▶ 課題 1
ガール県の紹介文に出てくる、年または世紀を示す表現を、出てくる順にすべて挙げてください。
▶ 課題 2
ガール県の紹介文を、最後の文の後から書き進めてください。

▶ 掲載文
***

歴史、文化、グルメに触れる教養チャレンジ!【まいぷら】私のぷらぷら計画(まいぷら)

歴史、文化、グルメに触れる教養チャレンジ!

ガール

フランス共和国・ガールのポン・デュ・ガール

ガール県はローヌ川とセベンヌ山脈に挟まれるフランスのオクシタニー地域圏の県です。ニームを県庁所在地としています。古代ローマ時代にローマ属州ナルボネンシスに組み込まれ、ニームの原型となるりネマウススの町が置かれましたが、ローマが衰退すると耕地が狭く農業も衰退を続けて過疎地帯となりました。

概要

面積
5,853km2
標高
不明
人口
74.58万 (2019年)
地図

歴史

ガール県は古代ローマ時代に交通の要衝に都市ネマウススが作られました。ネマウススはガリアで最も裕福な都市になりますが、人口増加に伴い水不足となりこれを解消するために世界遺産に認定されたポン・デュ・ガールが建設されました。ローマ帝国の崩壊により侵略されて荒廃しますが、ローマ時代の遺跡が今も良く残されています。

ローマによる支配

ガール県はケルト人のアレコミキ部族の中心集落でした。紀元前120年にユリウス・カエサルによるガリア遠征でローマに征服されると、ローマ属州ナルボネンシスに組み込まれました。紀元前118年にイタリアからスペインに至るドミティア街道の交通の要衝としてローマ皇帝アウグストゥスによりネマウスス(現ニーム)の町が作られました。

繁栄したネマウスス

ネマウススの名称は都市の中心にある泉の精ネマウススに因んだもので、この泉を中心としてガリアで最も富裕な町と言われるほど発展しました。紀元前28年頃にローマ帝国の植民都市となり人口が大幅に増加したことでネマウススは水不足に陥り、ユゼス近郊のユーレとアイランの泉から水を引くために水路が造営されました。その水路の一部がローマの水道橋ポン・デュ・ガールになります。

フランス・ガールのニームの円形闘技場

円形闘技場

1世紀頃の古代ローマ時代に建てられ、世界で最も保存状態が非常に良い闘技場です。現在も闘牛などのイベントに使用されています。

***

▶ 記録一覧
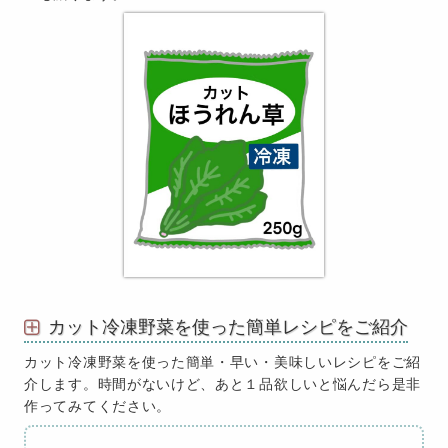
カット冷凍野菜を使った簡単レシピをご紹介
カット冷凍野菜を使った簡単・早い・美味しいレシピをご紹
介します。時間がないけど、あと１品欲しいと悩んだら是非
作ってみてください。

***

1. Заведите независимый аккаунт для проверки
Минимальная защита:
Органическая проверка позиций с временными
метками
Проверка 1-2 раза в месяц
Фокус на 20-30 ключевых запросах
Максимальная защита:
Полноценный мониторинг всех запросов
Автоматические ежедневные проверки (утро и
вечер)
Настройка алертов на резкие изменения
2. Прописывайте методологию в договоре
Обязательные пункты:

***

▶ 回答 1
2019年
紀元前120年
紀元前118年
紀元前28年頃
1世紀頃

▶ 回答 2
フランス・ガールのニームのメゾン・カレ

メゾン・カレ

5世紀に建てられた古代ローマの神殿で、4世紀にはキリスト教の教会などに転用されたため、破壊されることなく現存しています。

ポン・デュ・ガール

古代ローマ都市ネマウススの水不足を解消するため、山間部のユゼスの水源から50キロメートルのネマウススの町まで水路を築いて水を引きました。ガール川(ガルドン川)に架けられたポン・デュ・ガールは、西暦50年頃のクラウディウス帝又はネロ帝の時代に建設に架けられたと考えられている全長275メートル、高さ49メートルの壮大な石造りの建造物です。ポン・デュ・ガールはネマウススの繁栄の基礎となりましたが、ローマ帝国の崩壊と異民族の侵入により9世紀には使用不能になりました。ポン・デュ・ガールはスペインのセゴビアの水道橋やトルコのイスタンブールにあるヴァレンス水道橋と共に有名な古代ローマの水道橋で、1985年にユネスコ世界遺産に登録されました。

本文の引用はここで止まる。